The hallucinating engine
Now, however, Tsao wants to address the even bigger picture of how the brain captures the entirety of the world, rather than just how it decodes objects. This means understanding not just how visual and other sensory information flowing into the brain is processed, but also how high-level knowledge, which experience has embedded deep in the brain, affects perception. “Think about how we know that a blurry blob on a lake is likely to be a duck,” she says.
The brain is not just a sequence of passive sieves fishing out faces, food or ducks, she says, “but a hallucinating engine that is generating a version of reality based on the current best internal model of the world”. Her ideas draw on Bayesian inference theory; only by combining perception with high-level knowledge can the brain arrive at the best possible understanding of reality, she says.
One possible mechanism is a long-debated theory called predictive processing, which is currently attracting interest among neuroscientists.
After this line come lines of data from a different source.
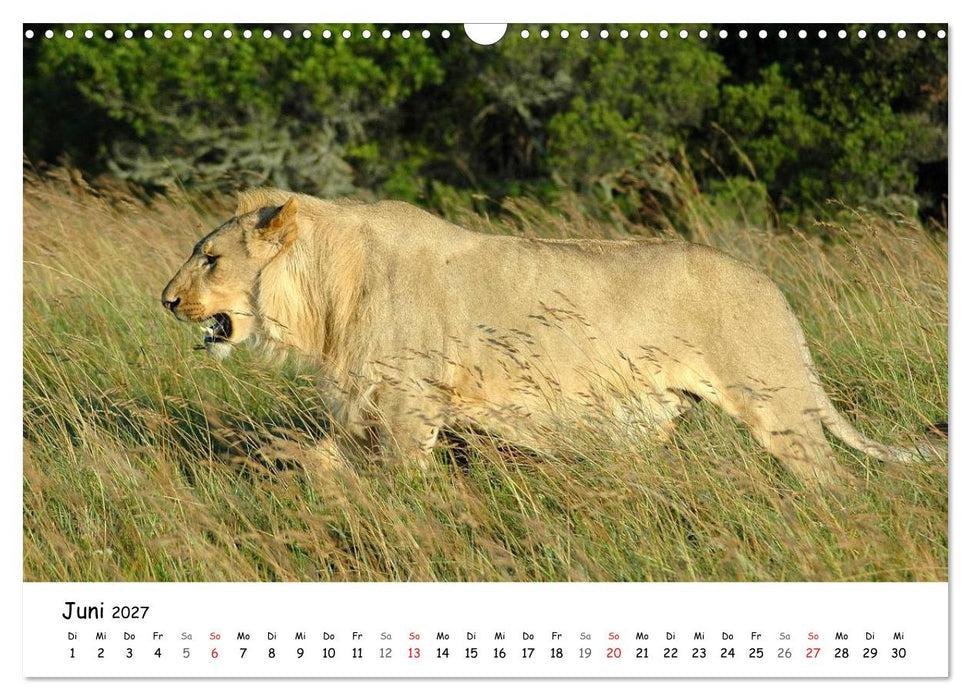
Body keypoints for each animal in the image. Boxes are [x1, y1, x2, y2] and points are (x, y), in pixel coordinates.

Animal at [161, 189, 942, 485]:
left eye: (210, 258)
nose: (166, 301)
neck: (323, 301)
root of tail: (776, 293)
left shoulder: (412, 405)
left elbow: (402, 484)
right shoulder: (365, 408)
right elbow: (322, 459)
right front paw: (276, 471)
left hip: (775, 405)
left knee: (831, 480)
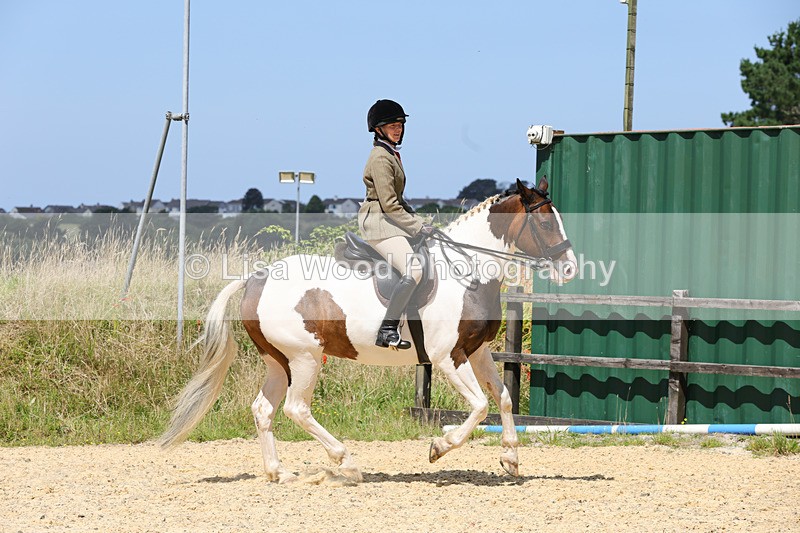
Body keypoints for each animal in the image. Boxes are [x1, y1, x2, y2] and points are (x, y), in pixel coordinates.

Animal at [159, 177, 577, 483]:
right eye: (545, 222)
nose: (571, 268)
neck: (467, 270)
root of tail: (255, 278)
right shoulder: (447, 356)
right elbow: (479, 406)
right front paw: (439, 447)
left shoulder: (475, 351)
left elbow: (503, 399)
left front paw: (510, 458)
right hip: (305, 357)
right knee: (296, 408)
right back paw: (345, 462)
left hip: (279, 360)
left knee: (264, 409)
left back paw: (280, 473)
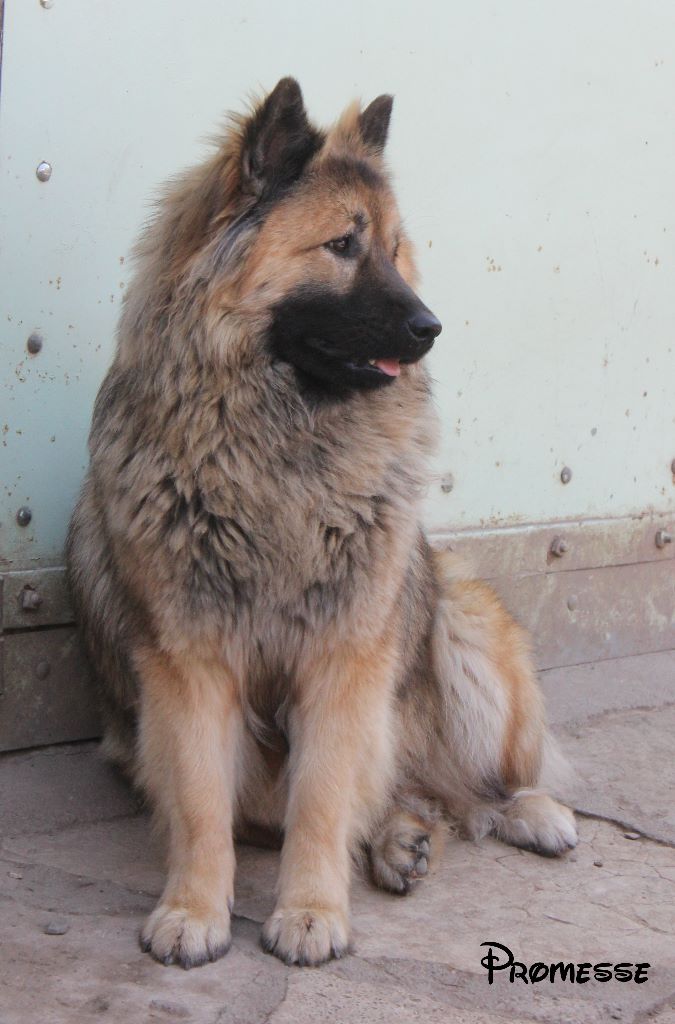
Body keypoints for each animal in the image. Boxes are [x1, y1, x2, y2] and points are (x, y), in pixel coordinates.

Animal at [66, 77, 577, 966]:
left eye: (396, 250)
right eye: (341, 245)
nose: (429, 328)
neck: (279, 443)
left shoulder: (344, 657)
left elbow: (324, 798)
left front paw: (310, 910)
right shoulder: (191, 663)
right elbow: (201, 803)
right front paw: (193, 909)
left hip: (463, 634)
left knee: (461, 784)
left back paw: (516, 813)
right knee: (418, 797)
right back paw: (403, 840)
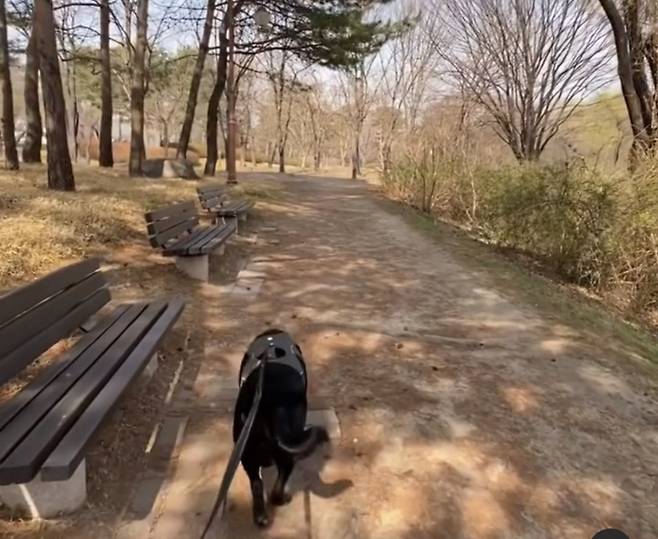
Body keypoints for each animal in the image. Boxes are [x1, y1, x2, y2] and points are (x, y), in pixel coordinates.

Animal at [233, 330, 330, 528]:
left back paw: (261, 516)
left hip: (248, 457)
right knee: (278, 484)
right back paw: (280, 499)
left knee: (256, 485)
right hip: (286, 456)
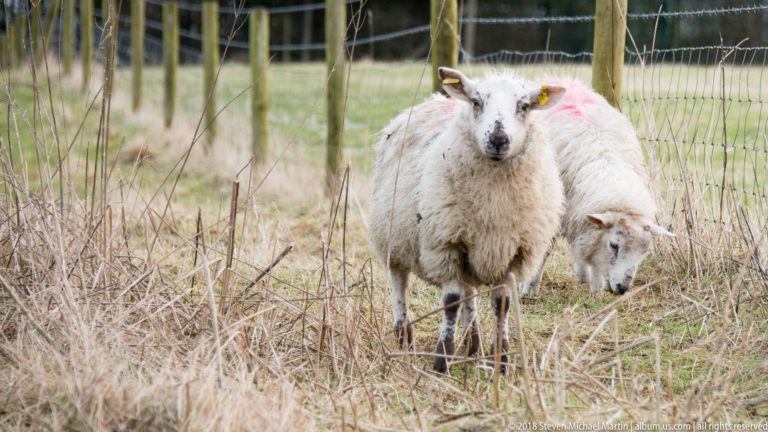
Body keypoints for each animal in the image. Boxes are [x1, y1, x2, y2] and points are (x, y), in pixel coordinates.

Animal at [370, 67, 565, 373]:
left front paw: (501, 361)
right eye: (476, 102)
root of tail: (432, 101)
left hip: (471, 249)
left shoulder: (512, 253)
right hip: (393, 237)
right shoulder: (446, 244)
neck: (494, 204)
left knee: (469, 293)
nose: (498, 139)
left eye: (523, 106)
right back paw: (405, 340)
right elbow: (451, 302)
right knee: (400, 284)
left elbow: (502, 305)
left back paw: (473, 345)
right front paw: (442, 361)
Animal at [518, 77, 674, 297]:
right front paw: (529, 286)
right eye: (614, 244)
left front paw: (597, 290)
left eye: (644, 251)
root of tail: (557, 79)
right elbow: (545, 248)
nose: (622, 289)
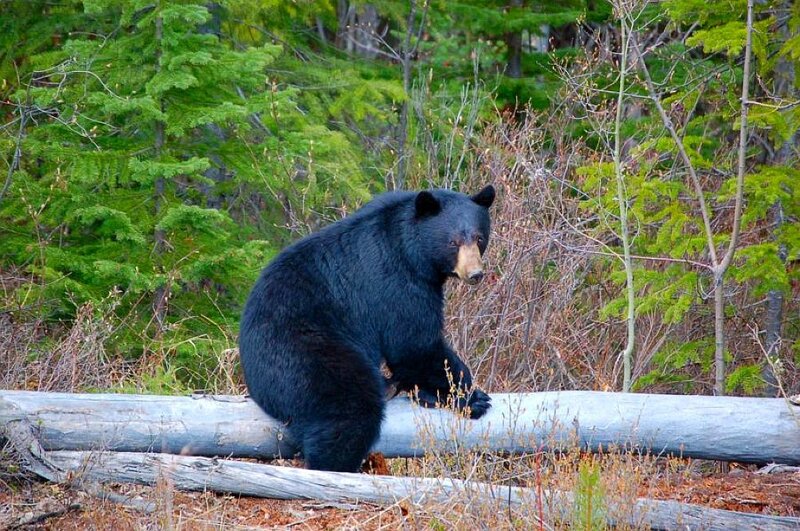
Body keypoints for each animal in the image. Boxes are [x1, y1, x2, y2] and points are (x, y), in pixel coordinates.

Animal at [239, 185, 495, 472]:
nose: (475, 273)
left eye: (479, 238)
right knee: (348, 408)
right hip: (300, 352)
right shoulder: (398, 282)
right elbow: (414, 344)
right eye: (453, 242)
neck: (411, 250)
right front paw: (471, 397)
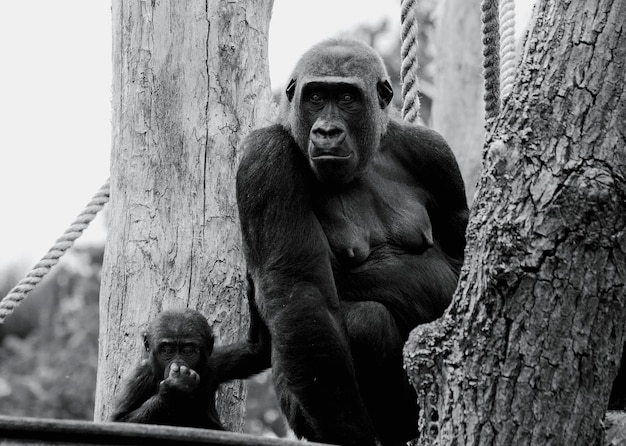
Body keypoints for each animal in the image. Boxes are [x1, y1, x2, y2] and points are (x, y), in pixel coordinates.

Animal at [236, 39, 466, 446]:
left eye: (346, 97)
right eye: (315, 97)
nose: (327, 131)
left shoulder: (435, 153)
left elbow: (460, 255)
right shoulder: (264, 159)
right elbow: (300, 292)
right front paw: (351, 434)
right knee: (364, 323)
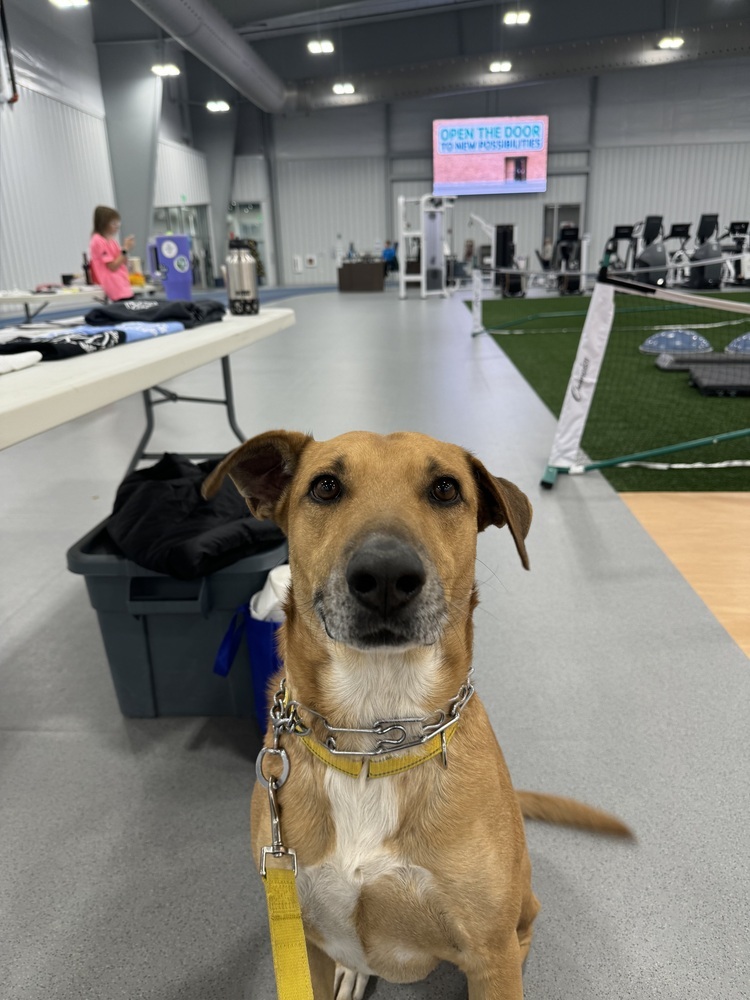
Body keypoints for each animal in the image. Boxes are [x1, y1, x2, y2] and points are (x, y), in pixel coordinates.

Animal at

Predictive processing holds that the brain operates by predicting how its immediate surroundings will change millisecond by millisecond, and comparing that prediction with the information it receives through the various senses. It uses any mismatch — ‘prediction error’ — to update its model of the world.
To find out what’s going on, Tsao wants to learn how the hallucinating engine of the brain is wired. But unsure of which approach will work best, she’s trying several simultaneously and recording from ever deeper parts of the brain.
One of her methods involves probing optical illusions, such as the famous face–vase picture. The brain automatically flips between the two perceptions after some seconds of staring at it. By recording single neurons as monkeys stare at the picture, Tsao is trying to identify where and how the flip happens in the brain, and how it resets the internal representation of the world. Another method involves showing a monkey a picture of a familiar face, then morphing it into another familiar face, while recording in the brain. The primate’s brain will automatically try to categorize a face as familiar, and at a precise point it will switch its perception of which of the two individuals it is seeing. “Ten years ago, no one would have known where to start investigating these phenomena because we didn’t know where faces — or vases — were processed in the brain,” says Tsao. Now that both location and code are known, “we can ask questions about exactly what changes as perception shifts”.
The approach in non-human primates “has a lot of potential”, says Keller, who studies predictive coding in the mouse visual cortex. Mice have a limited internal model of the world, he says, and it is unclear whether results from the mouse will be applicable to people. Although he and others can study predictive coding in the human brain using fMRI and electroencephalograms, such techniques will allow only a superficial inspection. “We won’t be able to get at the mechanism, or how it is implemented, in the human like Doris will be able to.”
Tsao continues to probe deeper into the brain in search of the sort of beautiful equations that her father inspired her with when she was young. She no longer has to hide her excitement, however. Now, it spreads across her entire face.
Nature 564, 176-179 (2018)